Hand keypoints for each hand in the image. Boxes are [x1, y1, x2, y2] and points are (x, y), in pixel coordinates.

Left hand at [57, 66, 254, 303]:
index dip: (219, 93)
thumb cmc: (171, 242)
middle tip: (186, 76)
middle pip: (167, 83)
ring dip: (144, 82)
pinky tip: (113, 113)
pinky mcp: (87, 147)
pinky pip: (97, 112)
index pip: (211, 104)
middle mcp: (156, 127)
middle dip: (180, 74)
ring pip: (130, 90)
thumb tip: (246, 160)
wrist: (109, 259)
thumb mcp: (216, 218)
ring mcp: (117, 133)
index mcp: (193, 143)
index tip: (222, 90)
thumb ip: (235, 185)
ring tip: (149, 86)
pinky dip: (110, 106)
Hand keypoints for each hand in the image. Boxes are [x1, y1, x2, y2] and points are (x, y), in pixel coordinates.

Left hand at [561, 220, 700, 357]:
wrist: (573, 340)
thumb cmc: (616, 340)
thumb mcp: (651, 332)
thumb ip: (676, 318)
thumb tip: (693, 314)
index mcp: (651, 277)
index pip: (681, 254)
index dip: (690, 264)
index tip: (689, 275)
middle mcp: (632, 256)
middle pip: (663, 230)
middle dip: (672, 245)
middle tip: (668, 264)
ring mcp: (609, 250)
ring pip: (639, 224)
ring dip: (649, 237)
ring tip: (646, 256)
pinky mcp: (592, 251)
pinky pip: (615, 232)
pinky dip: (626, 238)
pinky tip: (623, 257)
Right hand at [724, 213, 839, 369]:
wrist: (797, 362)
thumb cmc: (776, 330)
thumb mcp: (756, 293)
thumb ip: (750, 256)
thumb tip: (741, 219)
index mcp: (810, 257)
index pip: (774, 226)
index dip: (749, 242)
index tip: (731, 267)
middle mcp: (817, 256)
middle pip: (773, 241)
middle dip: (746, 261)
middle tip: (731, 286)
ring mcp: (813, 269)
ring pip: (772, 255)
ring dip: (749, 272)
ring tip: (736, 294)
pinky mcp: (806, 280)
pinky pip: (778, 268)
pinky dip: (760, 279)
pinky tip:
------------
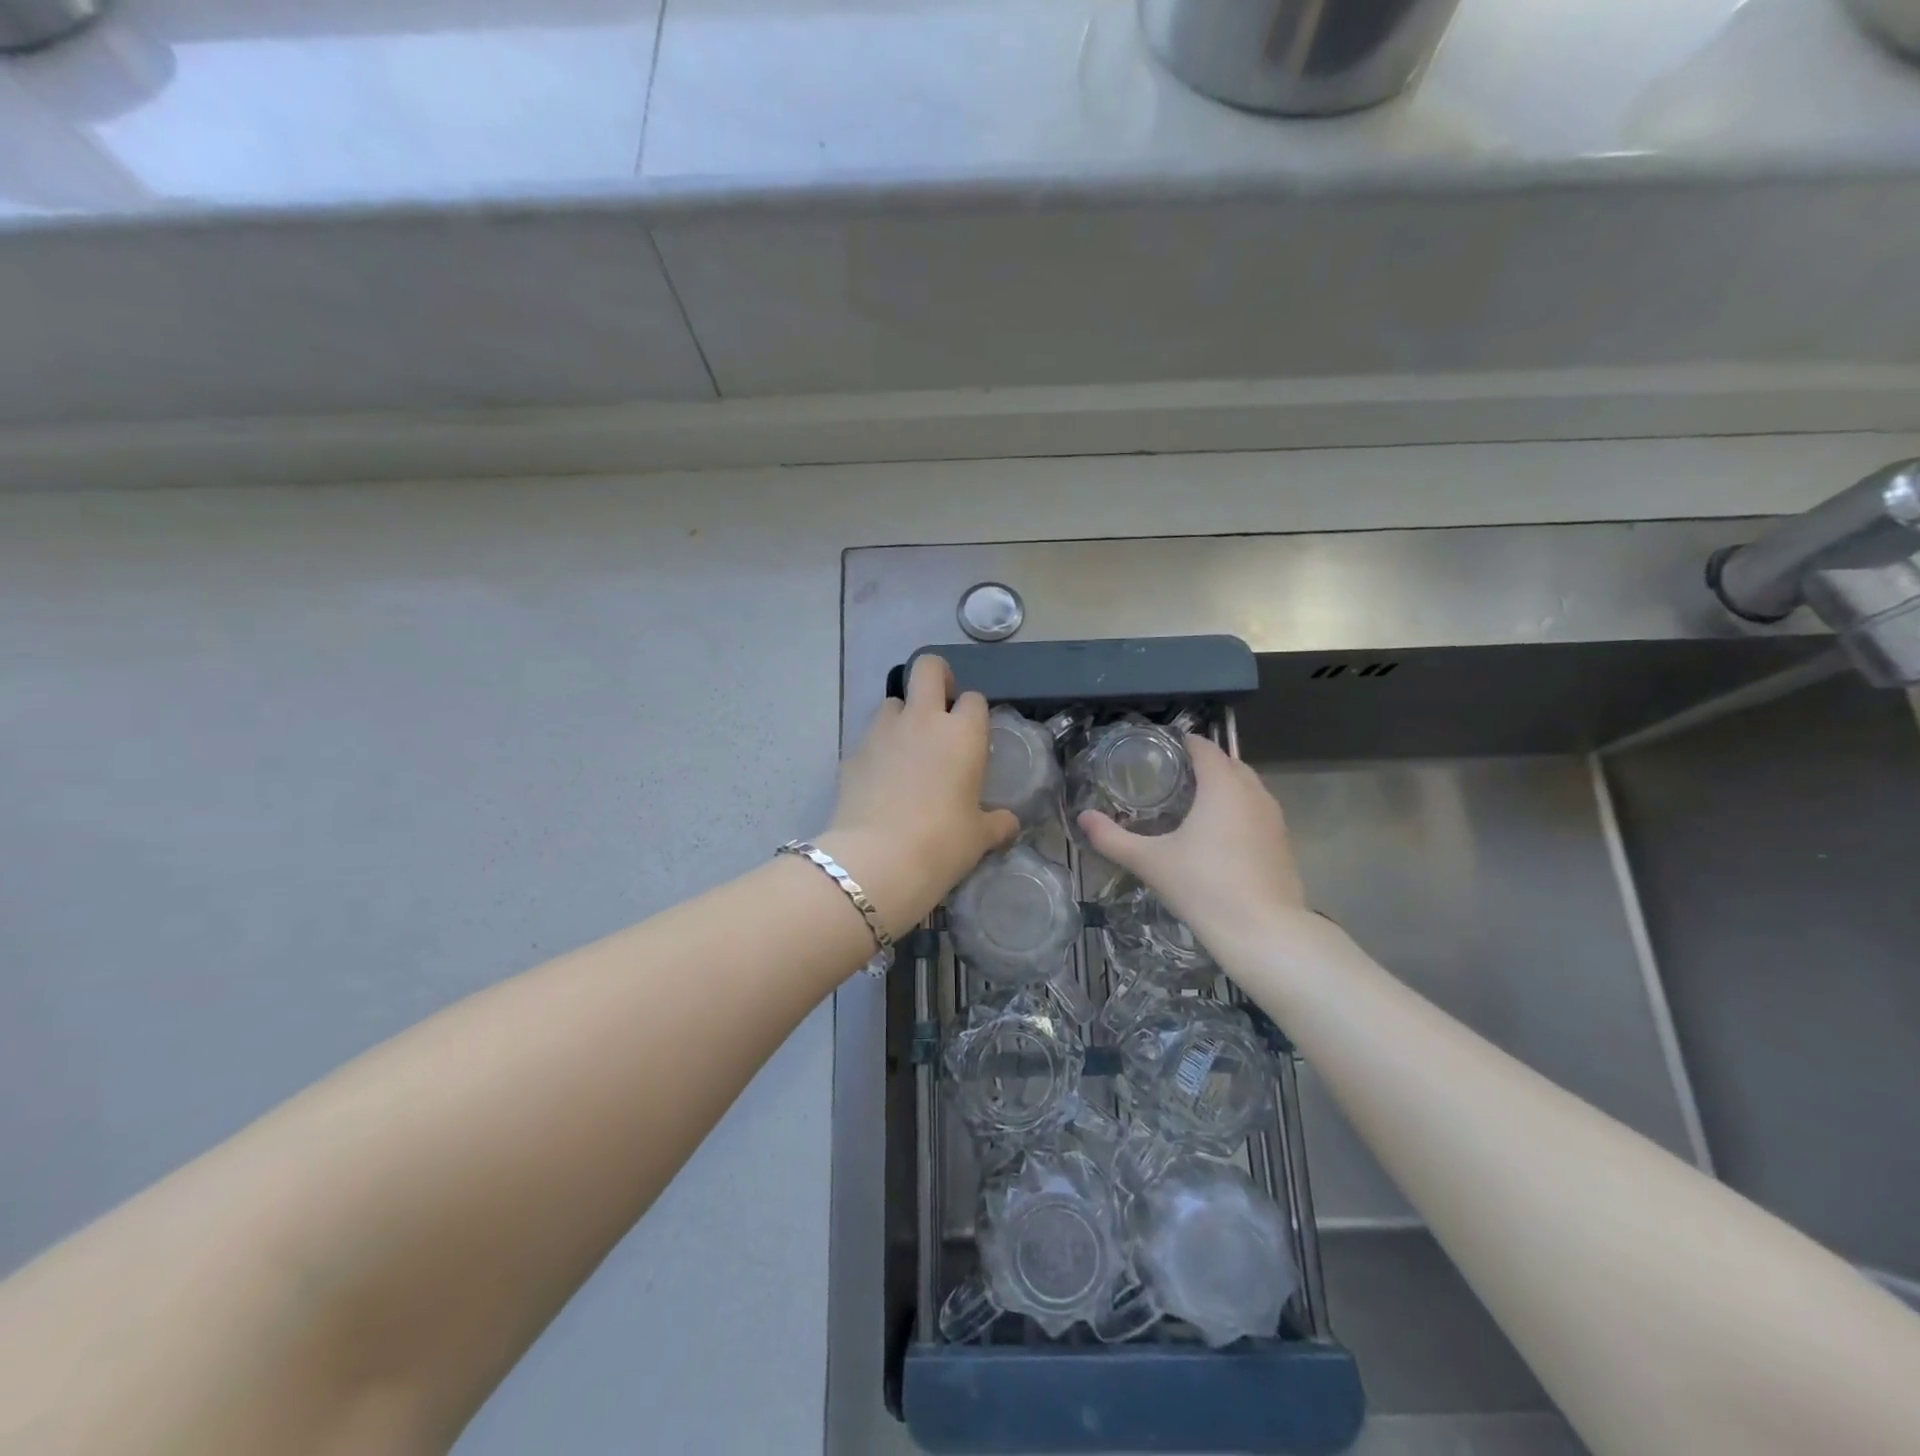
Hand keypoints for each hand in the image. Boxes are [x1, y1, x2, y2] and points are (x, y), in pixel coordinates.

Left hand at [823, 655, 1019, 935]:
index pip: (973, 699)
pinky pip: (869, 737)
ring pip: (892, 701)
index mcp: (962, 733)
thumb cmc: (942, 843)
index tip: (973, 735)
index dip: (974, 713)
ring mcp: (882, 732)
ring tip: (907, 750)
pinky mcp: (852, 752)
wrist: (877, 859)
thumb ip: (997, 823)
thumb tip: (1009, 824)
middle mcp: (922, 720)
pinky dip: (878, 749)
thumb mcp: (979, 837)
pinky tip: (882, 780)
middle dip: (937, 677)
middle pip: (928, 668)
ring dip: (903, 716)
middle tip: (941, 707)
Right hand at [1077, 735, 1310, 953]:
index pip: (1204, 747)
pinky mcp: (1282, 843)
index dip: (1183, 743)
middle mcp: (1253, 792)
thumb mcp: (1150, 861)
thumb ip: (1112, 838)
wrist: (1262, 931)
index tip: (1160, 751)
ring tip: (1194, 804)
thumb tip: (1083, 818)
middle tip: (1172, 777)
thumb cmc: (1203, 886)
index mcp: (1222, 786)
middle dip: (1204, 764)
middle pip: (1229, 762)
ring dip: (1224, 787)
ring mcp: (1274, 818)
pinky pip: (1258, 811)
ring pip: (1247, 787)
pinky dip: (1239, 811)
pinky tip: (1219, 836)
------------
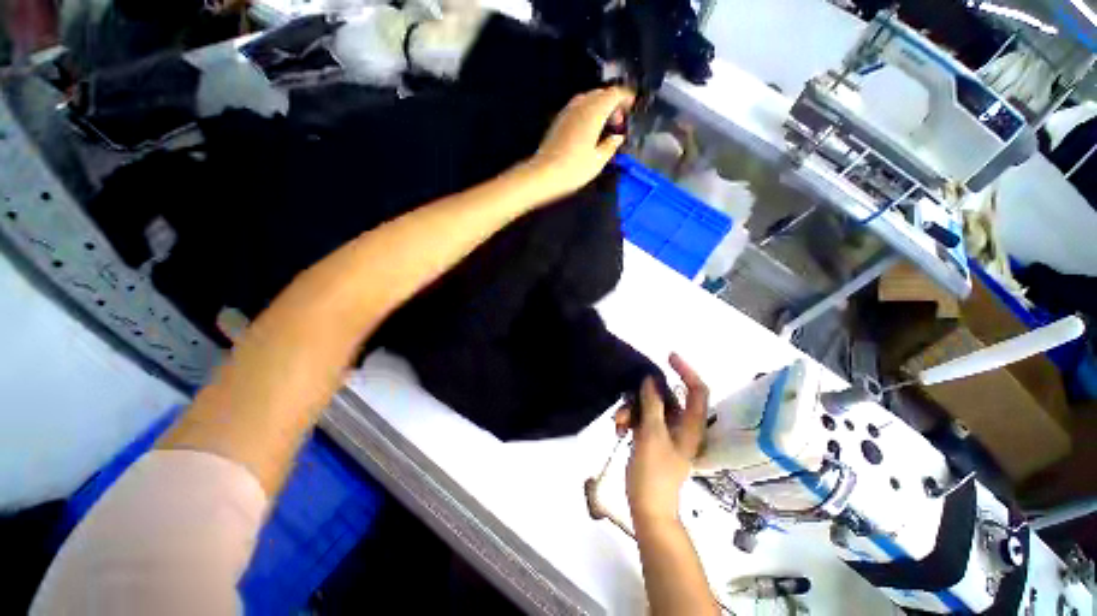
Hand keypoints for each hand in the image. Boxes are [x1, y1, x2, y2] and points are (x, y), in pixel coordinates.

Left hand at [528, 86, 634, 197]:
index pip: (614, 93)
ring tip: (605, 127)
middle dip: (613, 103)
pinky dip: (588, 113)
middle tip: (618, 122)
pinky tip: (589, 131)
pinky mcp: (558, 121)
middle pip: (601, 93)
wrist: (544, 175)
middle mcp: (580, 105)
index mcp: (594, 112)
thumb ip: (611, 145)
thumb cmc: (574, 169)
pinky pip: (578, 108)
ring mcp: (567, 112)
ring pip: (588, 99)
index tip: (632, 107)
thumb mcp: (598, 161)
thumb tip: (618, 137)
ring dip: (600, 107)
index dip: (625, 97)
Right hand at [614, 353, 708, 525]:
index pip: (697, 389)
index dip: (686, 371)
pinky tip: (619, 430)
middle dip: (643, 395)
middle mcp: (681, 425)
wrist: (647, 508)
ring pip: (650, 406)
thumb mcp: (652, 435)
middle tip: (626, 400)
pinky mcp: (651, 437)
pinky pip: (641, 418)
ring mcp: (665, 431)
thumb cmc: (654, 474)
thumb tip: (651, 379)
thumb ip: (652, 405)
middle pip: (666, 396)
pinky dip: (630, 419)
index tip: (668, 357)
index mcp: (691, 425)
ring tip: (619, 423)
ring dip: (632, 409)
------------
# Work task:
Your answer must consist solely of the lines above between the line holding "thumb ip: (997, 823)" and the line holding "pinky tip: (1219, 836)", inclusive, copied exactly.

# Response below:
thumb ip: (997, 823)
thumb tip: (1009, 824)
middle mcp: (922, 720)
pinky dip: (878, 749)
thumb mcp: (979, 837)
pinky tip: (882, 780)
middle dip: (937, 677)
middle pip: (928, 668)
ring dip: (903, 716)
middle tip: (941, 707)
Right hand at [1077, 735, 1310, 953]:
index pip: (1204, 747)
pinky mcp: (1282, 843)
index dip: (1183, 743)
middle mcp: (1253, 792)
thumb mcp: (1150, 861)
thumb ip: (1112, 838)
wrist: (1262, 931)
index tip: (1160, 751)
ring tip: (1194, 804)
thumb tip: (1083, 818)
middle tip: (1172, 777)
thumb cmc: (1203, 886)
index mcp: (1222, 786)
middle dip: (1204, 764)
middle pip: (1229, 762)
ring dip: (1224, 787)
ring mcp: (1274, 818)
pinky pip: (1258, 811)
ring pip: (1247, 787)
pinky dip: (1239, 811)
pinky tip: (1219, 836)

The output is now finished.